> [OBJECTIVE]
Write out every text line in the records below word for word, omitting the pictures.

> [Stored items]
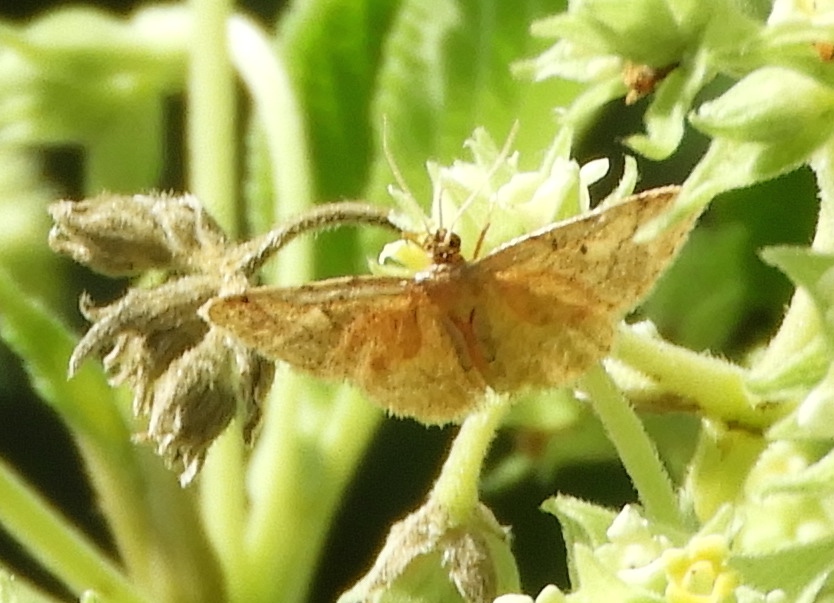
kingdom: Animalia
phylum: Arthropoda
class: Insecta
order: Lepidoptera
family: Geometridae
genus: Idaea
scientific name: Idaea
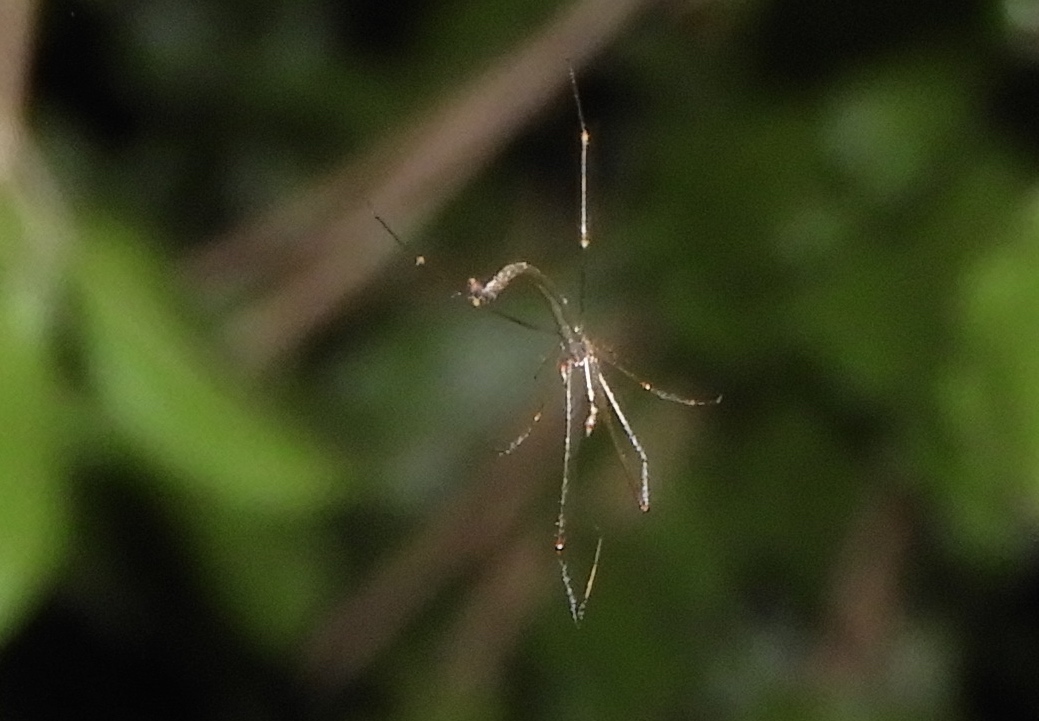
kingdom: Animalia
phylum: Arthropoda
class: Arachnida
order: Araneae
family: Theridiidae
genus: Ariamnes
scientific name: Ariamnes mexicanus
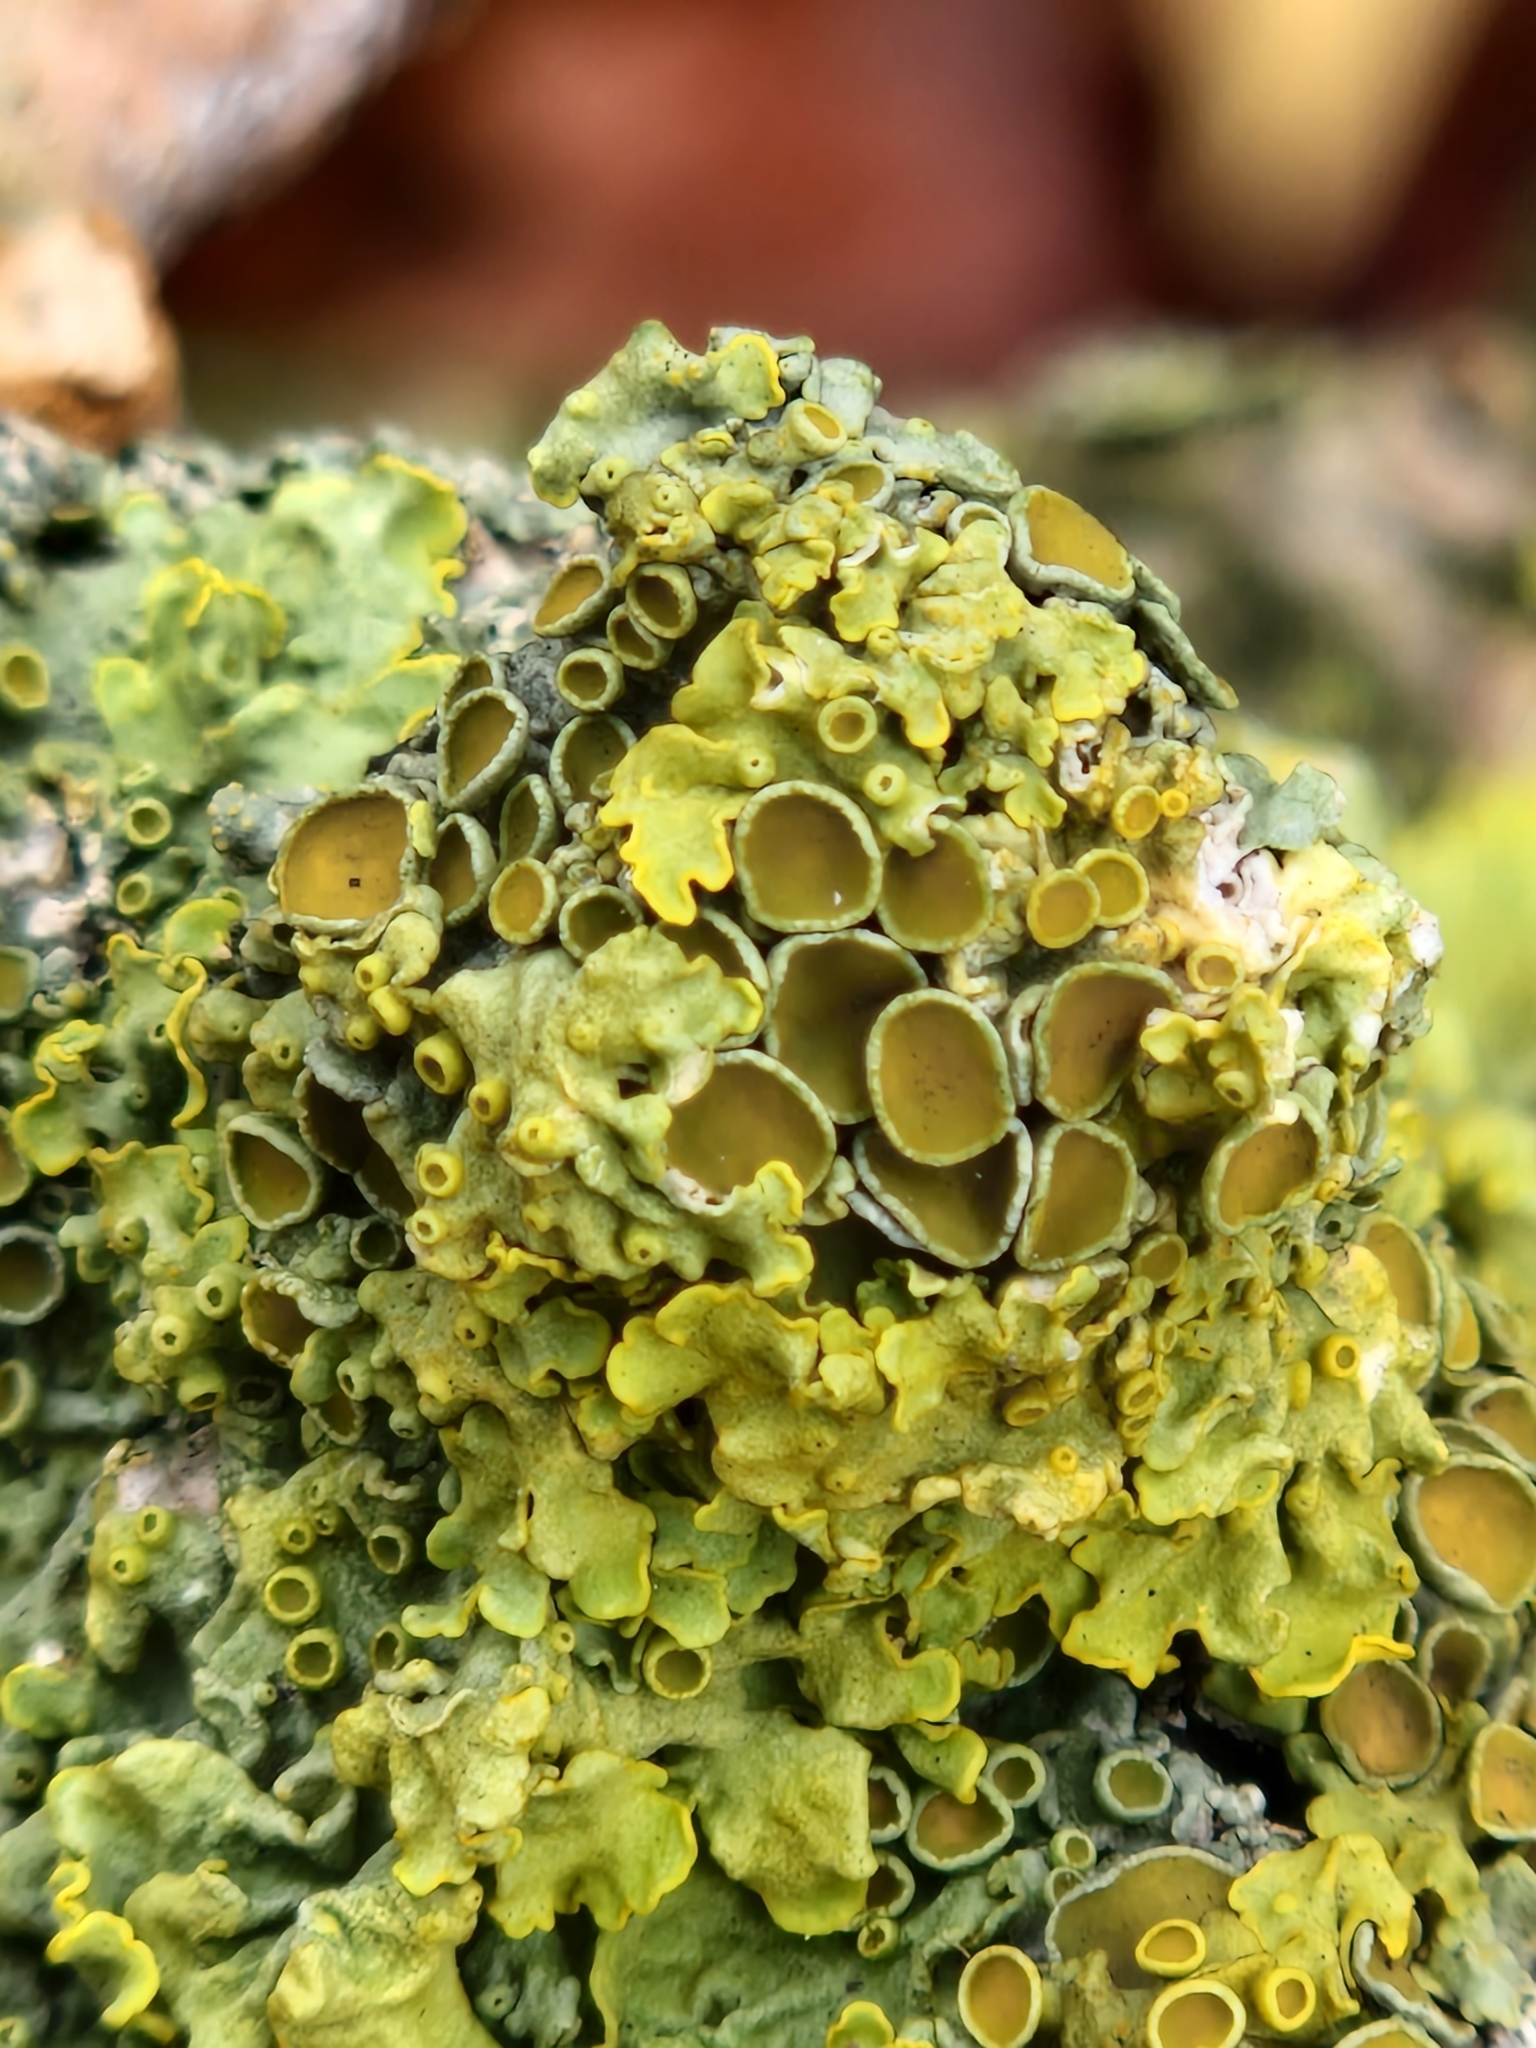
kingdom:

> [RESULT OF THIS TASK]
kingdom: Animalia
phylum: Arthropoda
class: Insecta
order: Lepidoptera
family: Geometridae
genus: Idaea
scientific name: Idaea
kingdom: Animalia
phylum: Arthropoda
class: Arachnida
order: Araneae
family: Theridiidae
genus: Ariamnes
scientific name: Ariamnes mexicanus
kingdom:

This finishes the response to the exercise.